TheStreet Quant Ratings rates Pharmerica as a buy. The company's strengths can be seen in multiple areas, such as its revenue growth, largely solid financial position with reasonable debt levels by most measures, good cash flow from operations, increase in net income and solid stock price performance. We feel its strengths outweigh the fact that the company has had somewhat disappointing return on equity.

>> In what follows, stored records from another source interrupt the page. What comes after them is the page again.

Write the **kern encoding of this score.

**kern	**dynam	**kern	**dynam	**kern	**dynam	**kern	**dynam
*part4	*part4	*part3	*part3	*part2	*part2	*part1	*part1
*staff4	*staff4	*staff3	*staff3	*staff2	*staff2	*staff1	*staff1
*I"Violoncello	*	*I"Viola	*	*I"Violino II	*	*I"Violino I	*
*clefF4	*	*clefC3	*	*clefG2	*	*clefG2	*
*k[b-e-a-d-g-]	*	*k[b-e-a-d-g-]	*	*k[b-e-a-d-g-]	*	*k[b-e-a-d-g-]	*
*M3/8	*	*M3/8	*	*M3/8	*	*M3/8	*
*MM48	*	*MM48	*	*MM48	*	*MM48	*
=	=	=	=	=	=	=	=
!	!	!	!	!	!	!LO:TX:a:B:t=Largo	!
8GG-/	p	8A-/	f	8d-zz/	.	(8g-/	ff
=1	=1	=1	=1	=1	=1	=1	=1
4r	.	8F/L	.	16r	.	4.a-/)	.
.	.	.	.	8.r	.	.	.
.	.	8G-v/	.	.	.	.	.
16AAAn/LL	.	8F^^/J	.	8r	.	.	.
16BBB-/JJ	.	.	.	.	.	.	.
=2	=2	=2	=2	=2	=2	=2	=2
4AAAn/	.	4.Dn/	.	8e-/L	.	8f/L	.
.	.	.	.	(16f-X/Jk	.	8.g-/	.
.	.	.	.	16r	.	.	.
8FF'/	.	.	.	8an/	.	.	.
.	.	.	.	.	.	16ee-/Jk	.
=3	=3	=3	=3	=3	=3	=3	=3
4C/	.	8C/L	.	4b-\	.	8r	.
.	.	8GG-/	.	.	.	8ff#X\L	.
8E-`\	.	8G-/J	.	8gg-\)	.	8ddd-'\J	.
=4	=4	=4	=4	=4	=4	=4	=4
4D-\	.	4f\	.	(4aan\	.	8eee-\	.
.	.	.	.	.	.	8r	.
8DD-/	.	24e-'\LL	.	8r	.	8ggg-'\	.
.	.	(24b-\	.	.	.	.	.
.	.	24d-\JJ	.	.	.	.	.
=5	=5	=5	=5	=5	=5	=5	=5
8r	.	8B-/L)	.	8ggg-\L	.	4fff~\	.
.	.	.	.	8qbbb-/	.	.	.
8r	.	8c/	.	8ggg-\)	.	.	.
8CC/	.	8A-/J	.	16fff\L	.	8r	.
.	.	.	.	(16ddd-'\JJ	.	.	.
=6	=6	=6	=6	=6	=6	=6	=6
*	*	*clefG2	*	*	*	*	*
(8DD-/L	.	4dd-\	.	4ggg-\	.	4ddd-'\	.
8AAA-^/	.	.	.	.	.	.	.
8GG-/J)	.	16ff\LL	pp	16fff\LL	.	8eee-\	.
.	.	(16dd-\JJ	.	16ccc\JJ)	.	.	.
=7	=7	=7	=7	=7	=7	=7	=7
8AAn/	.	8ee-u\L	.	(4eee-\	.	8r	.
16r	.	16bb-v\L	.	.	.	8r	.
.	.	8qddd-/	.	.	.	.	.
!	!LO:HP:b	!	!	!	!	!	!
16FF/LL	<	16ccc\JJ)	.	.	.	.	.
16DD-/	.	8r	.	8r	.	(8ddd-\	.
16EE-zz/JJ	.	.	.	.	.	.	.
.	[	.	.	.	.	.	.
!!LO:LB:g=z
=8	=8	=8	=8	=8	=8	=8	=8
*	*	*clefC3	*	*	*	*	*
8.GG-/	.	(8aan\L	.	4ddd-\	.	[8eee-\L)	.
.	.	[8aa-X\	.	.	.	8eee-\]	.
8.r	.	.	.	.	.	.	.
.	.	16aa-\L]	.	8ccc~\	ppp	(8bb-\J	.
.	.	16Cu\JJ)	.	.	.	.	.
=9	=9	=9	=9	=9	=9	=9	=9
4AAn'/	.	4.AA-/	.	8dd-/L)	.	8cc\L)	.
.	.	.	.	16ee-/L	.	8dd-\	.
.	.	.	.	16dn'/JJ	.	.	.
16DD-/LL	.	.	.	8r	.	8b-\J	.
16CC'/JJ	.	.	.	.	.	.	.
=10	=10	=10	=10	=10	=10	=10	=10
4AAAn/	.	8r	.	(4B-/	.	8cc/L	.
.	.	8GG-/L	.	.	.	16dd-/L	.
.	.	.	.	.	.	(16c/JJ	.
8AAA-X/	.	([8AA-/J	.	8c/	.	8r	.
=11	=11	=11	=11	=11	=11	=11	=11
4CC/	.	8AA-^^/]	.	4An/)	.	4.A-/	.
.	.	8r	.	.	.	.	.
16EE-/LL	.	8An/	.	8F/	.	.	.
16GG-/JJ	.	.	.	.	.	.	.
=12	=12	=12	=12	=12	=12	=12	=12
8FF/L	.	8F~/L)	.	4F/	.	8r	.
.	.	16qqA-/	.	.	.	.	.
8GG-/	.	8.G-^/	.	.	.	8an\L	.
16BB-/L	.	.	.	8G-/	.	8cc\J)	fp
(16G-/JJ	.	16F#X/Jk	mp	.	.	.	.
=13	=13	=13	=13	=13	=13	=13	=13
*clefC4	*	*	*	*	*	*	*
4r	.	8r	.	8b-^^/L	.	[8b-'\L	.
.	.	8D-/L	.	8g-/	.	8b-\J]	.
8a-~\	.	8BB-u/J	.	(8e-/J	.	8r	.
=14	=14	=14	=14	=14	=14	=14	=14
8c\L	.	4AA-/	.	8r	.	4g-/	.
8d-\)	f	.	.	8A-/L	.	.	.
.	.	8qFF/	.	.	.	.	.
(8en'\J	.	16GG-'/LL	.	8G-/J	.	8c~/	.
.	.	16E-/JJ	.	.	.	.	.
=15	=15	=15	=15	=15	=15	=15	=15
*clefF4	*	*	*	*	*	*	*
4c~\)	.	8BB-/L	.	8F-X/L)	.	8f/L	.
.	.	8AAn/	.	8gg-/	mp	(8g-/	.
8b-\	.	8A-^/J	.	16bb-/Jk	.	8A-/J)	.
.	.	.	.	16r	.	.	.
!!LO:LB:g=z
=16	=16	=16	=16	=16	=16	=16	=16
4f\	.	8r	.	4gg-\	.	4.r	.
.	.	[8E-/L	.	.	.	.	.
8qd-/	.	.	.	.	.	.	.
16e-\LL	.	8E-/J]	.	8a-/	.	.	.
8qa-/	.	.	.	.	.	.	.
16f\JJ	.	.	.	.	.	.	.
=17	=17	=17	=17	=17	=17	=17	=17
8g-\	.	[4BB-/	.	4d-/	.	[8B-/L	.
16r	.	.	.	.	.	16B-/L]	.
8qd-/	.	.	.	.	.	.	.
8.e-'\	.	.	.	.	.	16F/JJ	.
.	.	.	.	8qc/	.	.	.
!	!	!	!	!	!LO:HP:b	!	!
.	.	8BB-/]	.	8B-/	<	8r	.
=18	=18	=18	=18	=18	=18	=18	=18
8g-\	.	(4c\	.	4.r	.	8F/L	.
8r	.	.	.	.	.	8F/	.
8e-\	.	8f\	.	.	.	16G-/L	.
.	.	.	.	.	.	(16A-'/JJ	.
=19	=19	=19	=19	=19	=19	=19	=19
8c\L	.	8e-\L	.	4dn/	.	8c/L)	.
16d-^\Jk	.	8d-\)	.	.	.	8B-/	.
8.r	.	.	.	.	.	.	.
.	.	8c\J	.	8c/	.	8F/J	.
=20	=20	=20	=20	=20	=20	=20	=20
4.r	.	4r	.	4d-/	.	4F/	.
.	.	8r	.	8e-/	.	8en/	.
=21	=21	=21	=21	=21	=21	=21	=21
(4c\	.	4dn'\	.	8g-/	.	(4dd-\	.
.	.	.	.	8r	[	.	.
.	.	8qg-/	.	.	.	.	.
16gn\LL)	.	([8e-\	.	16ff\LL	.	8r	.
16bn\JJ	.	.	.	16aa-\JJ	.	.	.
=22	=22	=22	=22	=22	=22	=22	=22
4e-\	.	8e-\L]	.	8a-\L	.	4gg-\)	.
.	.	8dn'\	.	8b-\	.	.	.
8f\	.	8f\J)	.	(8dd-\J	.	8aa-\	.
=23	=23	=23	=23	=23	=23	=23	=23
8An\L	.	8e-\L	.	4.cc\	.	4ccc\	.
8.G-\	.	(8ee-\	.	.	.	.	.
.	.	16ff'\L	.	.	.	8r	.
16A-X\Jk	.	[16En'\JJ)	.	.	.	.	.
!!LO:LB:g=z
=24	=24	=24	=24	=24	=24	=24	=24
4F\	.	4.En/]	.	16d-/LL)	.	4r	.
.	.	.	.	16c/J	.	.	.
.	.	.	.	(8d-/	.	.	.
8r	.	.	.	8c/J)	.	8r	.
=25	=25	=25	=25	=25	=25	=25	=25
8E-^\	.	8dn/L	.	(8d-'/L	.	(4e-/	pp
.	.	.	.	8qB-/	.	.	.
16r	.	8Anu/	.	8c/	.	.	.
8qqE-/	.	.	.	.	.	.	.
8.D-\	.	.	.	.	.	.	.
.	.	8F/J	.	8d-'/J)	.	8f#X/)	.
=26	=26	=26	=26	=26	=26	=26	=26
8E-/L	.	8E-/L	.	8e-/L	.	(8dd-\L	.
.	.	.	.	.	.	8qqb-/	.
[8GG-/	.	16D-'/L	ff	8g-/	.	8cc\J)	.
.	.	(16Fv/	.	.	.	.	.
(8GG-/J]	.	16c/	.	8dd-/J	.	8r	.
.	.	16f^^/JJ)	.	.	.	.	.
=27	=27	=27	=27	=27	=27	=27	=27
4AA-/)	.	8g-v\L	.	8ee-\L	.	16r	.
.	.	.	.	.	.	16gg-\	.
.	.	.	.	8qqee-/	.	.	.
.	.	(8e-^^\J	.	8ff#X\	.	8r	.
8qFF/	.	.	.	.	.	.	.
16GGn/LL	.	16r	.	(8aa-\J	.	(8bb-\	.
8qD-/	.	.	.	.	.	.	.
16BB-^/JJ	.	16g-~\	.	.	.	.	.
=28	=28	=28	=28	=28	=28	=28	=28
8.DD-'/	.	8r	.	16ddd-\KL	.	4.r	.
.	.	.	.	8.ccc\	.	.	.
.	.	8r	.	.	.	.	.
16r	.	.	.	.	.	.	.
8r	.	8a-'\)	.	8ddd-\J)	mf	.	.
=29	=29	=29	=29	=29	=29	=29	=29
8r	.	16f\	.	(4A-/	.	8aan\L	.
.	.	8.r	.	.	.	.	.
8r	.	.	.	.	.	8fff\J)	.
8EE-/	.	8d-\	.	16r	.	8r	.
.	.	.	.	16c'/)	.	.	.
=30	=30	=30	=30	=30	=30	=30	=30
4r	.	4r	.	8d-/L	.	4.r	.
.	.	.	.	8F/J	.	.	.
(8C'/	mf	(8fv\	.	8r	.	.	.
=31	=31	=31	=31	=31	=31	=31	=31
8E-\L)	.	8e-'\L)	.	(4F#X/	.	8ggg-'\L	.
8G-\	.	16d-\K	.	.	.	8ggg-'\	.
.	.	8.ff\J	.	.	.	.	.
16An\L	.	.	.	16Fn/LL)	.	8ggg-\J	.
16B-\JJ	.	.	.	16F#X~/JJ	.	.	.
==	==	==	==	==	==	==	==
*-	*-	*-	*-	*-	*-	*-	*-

Highlights from the ratings report include:
  • PMC's revenue growth has slightly outpaced the industry average of 12.9%. Since the same quarter one year prior, revenues rose by 13.1%. Growth in the company's revenue appears to have helped boost the earnings per share.
  • The debt-to-equity ratio is somewhat low, currently at 0.67, and is less than that of the industry average, implying that there has been a relatively successful effort in the management of debt levels. Along with the favorable debt-to-equity ratio, the company maintains an adequate quick ratio of 1.45, which illustrates the ability to avoid short-term cash problems.
  • The net income growth from the same quarter one year ago has significantly exceeded that of the S&P 500 and the Health Care Providers & Services industry. The net income increased by 100.0% when compared to the same quarter one year prior, rising from $4.80 million to $9.60 million.
  • Net operating cash flow has significantly increased by 906.81% to $44.30 million when compared to the same quarter last year. In addition, PHARMERICA CORP has also vastly surpassed the industry average cash flow growth rate of 2.41%.
  • Looking at where the stock is today compared to one year ago, we find that it is not only higher, but it has also clearly outperformed the rise in the S&P 500 over the same period. Although other factors naturally played a role, the company's strong earnings growth was key. Looking ahead, the stock's rise over the last year has already helped drive it to a level which is relatively expensive compared to the rest of its industry. We feel, however, that the other strengths this company displays justify these higher price levels.